Universität Mannheim: Bitte ausreden lassen ...
Ich studiere an der Uni Mannheim. Die hat internationale Semesterzeiten, das Semester beginnt im Februar. Für mein Seminar zur Filmgeschichte des europäischen Melodramas treffen wir uns also schon seit Wochen vor dem Computer - Einblick in die Wohnungen der Kommilitonen und Professoren inklusive. Da zwei Professoren das Seminar leiten, kann man deren Arbeitszimmer gut vergleichen. Im Bildhintergrund der Professorin (Romanistik) thront ein mächtiges Bücherregal und eine Topfpflanze, der Professor (Germanistik) inszeniert sich filmisch hingegen spartanisch. Außer einer weißen Wand, an der zwei gemalte Bilder seiner Kinder hängen, zeigt er uns 24 Studierenden nichts. Auch ich sitze mit meinem Laptop vor einer Wand, das Bücherregal müsste ich erst noch aufräumen.
Abgesehen von den Fragen des Bildausschnittes hat sich am Seminar nicht viel geändert. Die Technik (Zoom) funktioniert zuverlässig, wir können die 90 Minuten vollständig nutzen. Es gibt Referate, die Diskussionen sind rege, die Professoren moderieren und man schreibt fleißig mit. Am Ende verlässt man den digitalen Seminarraum klüger, als man ihn betreten hat. Eines fällt aber auf: Die Schwachstellen der Seminare verschärfen sich. Es ist immer verlockend, aus dem Fenster zu schauen statt zuzuhören. Im Uni-Raum siegt der Anstand, im digitalen Raum merkt es niemand, wenn man an der Kamera vorbeischaut. Gleichzeitig ist es viel wichtiger als sonst, höflich zu sein und einander aussprechen zu lassen. Man kann niemandem elegant ins Wort grätschen und hitzige Wortgefechte bleiben aus. Vielleicht hatte man genau davor Angst, als man digitale Uni-Seminare noch für unmöglich hielt.

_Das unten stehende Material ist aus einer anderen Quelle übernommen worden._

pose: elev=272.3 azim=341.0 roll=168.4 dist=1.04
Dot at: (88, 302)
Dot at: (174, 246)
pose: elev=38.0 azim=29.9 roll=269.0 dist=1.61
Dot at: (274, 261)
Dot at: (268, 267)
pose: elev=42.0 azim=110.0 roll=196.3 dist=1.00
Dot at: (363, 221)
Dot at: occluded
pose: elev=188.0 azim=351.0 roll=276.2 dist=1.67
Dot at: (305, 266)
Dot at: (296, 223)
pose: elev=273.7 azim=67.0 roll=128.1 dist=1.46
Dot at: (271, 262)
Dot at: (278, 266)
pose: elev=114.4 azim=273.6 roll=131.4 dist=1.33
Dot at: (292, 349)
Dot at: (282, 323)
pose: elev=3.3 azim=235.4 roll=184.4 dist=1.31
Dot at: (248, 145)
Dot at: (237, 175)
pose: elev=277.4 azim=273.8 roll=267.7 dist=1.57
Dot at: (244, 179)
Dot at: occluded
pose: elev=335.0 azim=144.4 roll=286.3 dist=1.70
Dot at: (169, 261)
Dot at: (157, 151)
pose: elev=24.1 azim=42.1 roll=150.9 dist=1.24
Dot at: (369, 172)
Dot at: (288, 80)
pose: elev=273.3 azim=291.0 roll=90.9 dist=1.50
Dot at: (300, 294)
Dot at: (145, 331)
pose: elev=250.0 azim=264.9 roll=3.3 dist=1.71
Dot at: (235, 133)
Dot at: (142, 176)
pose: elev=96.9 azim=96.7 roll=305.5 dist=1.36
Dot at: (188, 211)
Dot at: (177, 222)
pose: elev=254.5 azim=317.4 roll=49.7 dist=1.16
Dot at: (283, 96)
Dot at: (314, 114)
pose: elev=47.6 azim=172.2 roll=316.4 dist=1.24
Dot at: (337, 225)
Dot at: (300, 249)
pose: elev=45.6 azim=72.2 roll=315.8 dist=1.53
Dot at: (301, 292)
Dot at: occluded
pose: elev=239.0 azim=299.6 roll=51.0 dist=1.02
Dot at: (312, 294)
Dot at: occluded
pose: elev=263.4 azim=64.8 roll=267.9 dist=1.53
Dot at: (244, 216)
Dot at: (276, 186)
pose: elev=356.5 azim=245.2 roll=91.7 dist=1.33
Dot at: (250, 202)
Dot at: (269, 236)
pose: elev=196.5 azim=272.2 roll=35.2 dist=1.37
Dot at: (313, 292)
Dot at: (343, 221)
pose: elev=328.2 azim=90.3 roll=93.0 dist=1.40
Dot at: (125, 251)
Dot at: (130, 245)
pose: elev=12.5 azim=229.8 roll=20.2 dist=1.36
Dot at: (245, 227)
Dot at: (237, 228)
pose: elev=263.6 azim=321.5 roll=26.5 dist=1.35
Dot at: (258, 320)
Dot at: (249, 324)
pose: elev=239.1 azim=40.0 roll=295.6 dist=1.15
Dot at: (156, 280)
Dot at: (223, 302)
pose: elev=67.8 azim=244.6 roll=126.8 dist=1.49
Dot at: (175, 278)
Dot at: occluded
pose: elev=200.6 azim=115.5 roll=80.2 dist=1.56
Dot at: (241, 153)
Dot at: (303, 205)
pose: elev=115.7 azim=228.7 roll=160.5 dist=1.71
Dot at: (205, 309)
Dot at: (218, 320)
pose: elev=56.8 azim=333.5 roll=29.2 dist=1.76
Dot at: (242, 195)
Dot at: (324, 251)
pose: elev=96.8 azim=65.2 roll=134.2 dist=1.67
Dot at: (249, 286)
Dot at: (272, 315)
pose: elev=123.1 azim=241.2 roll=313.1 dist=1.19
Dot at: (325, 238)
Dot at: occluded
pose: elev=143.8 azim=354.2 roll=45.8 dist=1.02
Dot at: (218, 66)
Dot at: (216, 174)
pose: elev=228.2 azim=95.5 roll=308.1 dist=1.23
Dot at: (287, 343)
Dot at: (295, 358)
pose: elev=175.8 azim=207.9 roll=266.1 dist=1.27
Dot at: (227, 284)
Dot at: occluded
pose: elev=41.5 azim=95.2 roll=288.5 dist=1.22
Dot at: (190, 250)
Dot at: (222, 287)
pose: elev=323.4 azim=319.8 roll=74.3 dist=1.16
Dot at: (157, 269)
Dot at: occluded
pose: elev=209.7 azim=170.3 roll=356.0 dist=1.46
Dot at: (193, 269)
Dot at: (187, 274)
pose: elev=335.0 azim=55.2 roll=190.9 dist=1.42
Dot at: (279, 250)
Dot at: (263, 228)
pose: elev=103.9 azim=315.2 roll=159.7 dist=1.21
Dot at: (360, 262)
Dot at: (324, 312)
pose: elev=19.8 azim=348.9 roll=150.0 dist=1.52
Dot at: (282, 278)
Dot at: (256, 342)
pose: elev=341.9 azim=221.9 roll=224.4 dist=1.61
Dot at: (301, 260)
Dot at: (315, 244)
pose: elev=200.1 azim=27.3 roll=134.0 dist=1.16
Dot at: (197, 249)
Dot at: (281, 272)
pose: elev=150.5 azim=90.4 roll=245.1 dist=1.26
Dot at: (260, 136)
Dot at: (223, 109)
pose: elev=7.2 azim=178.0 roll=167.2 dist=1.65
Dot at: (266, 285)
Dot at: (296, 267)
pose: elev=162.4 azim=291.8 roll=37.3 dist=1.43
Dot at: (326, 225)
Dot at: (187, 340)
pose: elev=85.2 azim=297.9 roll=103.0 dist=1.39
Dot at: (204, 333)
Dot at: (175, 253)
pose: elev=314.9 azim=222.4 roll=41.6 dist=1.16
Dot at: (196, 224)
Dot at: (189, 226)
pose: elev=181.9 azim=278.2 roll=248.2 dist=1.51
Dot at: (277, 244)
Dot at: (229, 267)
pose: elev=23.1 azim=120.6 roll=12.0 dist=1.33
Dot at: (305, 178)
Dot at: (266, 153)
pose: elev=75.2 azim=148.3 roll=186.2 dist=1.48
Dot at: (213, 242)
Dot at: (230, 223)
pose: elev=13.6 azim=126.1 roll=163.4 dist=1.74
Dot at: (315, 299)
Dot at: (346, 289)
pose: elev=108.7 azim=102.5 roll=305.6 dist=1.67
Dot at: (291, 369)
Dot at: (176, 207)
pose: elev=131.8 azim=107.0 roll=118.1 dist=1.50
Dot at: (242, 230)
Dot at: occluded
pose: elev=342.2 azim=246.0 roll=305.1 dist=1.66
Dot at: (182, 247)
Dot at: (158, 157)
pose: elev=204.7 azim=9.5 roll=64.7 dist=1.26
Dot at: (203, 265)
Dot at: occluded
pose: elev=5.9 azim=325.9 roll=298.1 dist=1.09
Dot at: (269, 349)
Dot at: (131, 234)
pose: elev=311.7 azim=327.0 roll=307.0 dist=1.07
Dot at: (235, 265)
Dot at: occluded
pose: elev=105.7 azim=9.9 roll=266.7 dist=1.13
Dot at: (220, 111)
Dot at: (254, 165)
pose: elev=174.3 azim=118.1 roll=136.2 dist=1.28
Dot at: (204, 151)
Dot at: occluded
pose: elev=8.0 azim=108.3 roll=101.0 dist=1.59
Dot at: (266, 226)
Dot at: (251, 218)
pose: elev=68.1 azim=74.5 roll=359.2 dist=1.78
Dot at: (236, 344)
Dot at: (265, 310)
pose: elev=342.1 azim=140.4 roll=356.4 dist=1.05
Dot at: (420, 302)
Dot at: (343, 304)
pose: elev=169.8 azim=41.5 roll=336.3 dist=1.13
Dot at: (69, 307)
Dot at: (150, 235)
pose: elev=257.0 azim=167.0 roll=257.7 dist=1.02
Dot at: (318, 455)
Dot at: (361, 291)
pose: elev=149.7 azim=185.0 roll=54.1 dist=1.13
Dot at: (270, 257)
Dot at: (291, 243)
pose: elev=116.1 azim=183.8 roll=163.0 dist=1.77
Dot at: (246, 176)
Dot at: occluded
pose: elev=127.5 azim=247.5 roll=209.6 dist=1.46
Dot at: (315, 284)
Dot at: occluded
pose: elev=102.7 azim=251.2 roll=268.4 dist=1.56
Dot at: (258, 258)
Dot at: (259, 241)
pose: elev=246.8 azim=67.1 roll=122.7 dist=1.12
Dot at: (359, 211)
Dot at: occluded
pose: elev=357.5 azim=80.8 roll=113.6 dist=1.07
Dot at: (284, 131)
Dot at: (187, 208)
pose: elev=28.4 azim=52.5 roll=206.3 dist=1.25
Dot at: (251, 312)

Literaturwissenschaftler haben ein schwieriges Verhältnis zum Digitalen. Zwar weiß man um die Vorteile des digitalen Arbeitens, man betont aber stets dessen Nachteile. Die persönliche Diskussion im Seminarraum wird als Grundlage des Erkenntnisfortschritts gepriesen. Corona zeigt, dass der Digital-Pessimismus übertrieben ist.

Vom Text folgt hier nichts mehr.